Thursday, July 31, 2008

What Happened: Inside the Bush White House and Washington's Culture of Deception by Scott McClellan

When I heard that the former White House press secretary had written a "tell all" book on his years with the Bush administration, I was interested in much the same way that rush hour drivers are interested in an accident on the other side of the freeway. I knew that McClellan had been press secretary through some of the most harrowing days of the Bush administration and felt a bit sorry for him because I believed that he had been lied to on numerous occasions by the President himself as well as the inner circle of the administration. I didn't expect the book to be enlightening but I found myself wanting to read about the carnage.

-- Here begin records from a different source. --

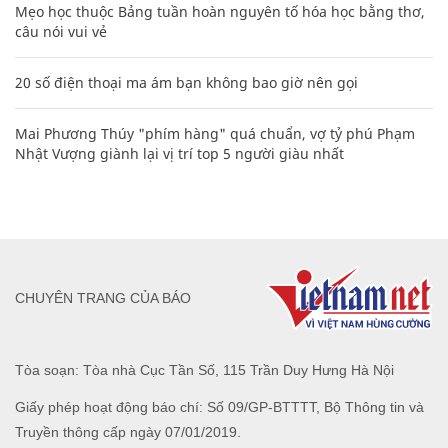
Mẹo học thuộc Bảng tuần hoàn nguyên tố hóa học bằng thơ,
câu nói vui vẻ
20 số điện thoại ma ám bạn không bao giờ nên gọi
Mai Phương Thúy "phím hàng" quá chuẩn, vợ tỷ phú Phạm
Nhật Vượng giành lại vị trí top 5 người giàu nhất
CHUYÊN TRANG CỦA BÁO
Tòa soạn: Tòa nhà Cục Tần Số, 115 Trần Duy Hưng Hà Nội
Giấy phép hoạt động báo chí: Số 09/GP-BTTTT, Bộ Thông tin và
Truyền thông cấp ngày 07/01/2019.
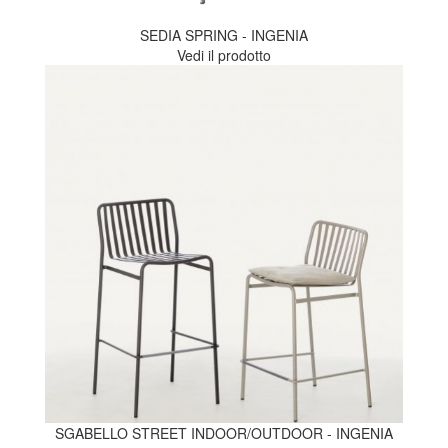
SEDIA SPRING - INGENIA
Vedi il prodotto
SGABELLO STREET INDOOR/OUTDOOR - INGENIA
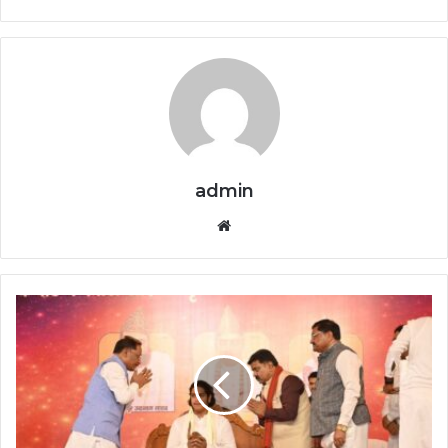
admin
Website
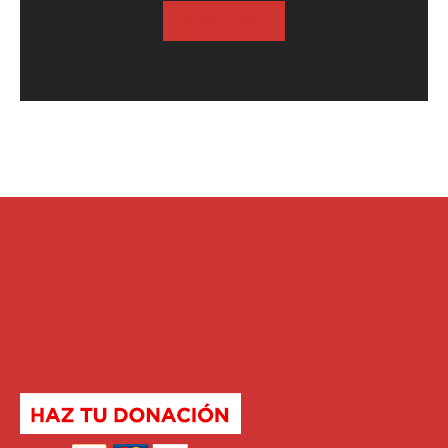
SUSCRIBASE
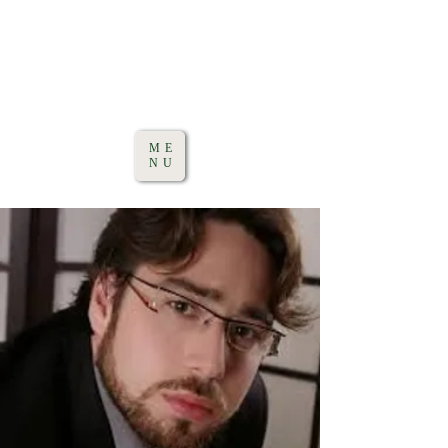
ME
NU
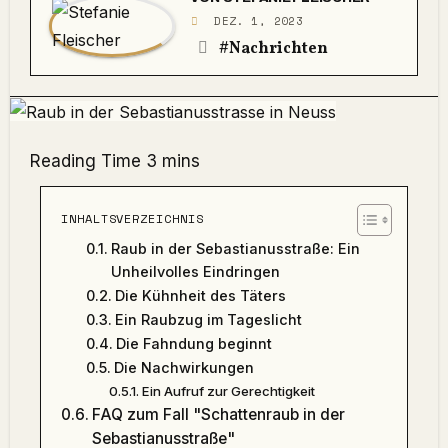
DEZ. 1, 2023
#Nachrichten
INHALTSVERZEICHNIS
Raub in der Sebastianusstraße: Ein
Unheilvolles Eindringen
Die Kühnheit des Täters
Ein Raubzug im Tageslicht
Die Fahndung beginnt
Die Nachwirkungen
Ein Aufruf zur Gerechtigkeit
FAQ zum Fall "Schattenraub in der
Sebastianusstraße"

It was no surprise that this book was ruthlessly attacked by those within and close to the Bush administration. The book was mostly characterised as an angry response by a bitter former employee. At first, this actually made some sense to me. But then I thought about the interviews that McClellan had given around the time he resigned from his post. At that time, he seemed like a loyal Bushie who had simply reached burnout. So why would he change his tune a year or so later?

The reasoning became more apparent when I read the preface to "What Happened." According to the author, it wasn't until he began the process of reflection that the writing of a memoir requires that he began to formulate the views he chose to include in the book. This felt honest to me so, I decided to plunge in and see what he had to say.

The crux of this book, which I think is being left out of much of the discussion surrounding it, is the concept of the "permanent campaign" and it's negative effects on our government, society and citizens. McClellan recounts his political career prior to the White House and his years in the Bush administration from the perspective that we have gone horribly wrong in our approach to government. By treating every issue as if it were a campaign and making governing decisions entirely based on the way they will play to a particular political base, we have lost sight of the true function of government.

Although his writing isn't always as eloquent as I'd like it to be, I think Scott McClellan makes some very important points in this book. There are a lot of voices shouting for the end of bipartisanship and the removal of money from politics but, McClellan speaks to these issues with a unique inside viewpoint that gives his message and it's ability to add to the dialogue an added resonance. The fact that McClellan is, for the most part, a political conservative, helps to enforce his point that the "permanent campaign" reaches far beyond ideas of liberal or conservative, republican or democrat. It is, to steal a phrase from the Nixon era, a cancer on the heart of our political system.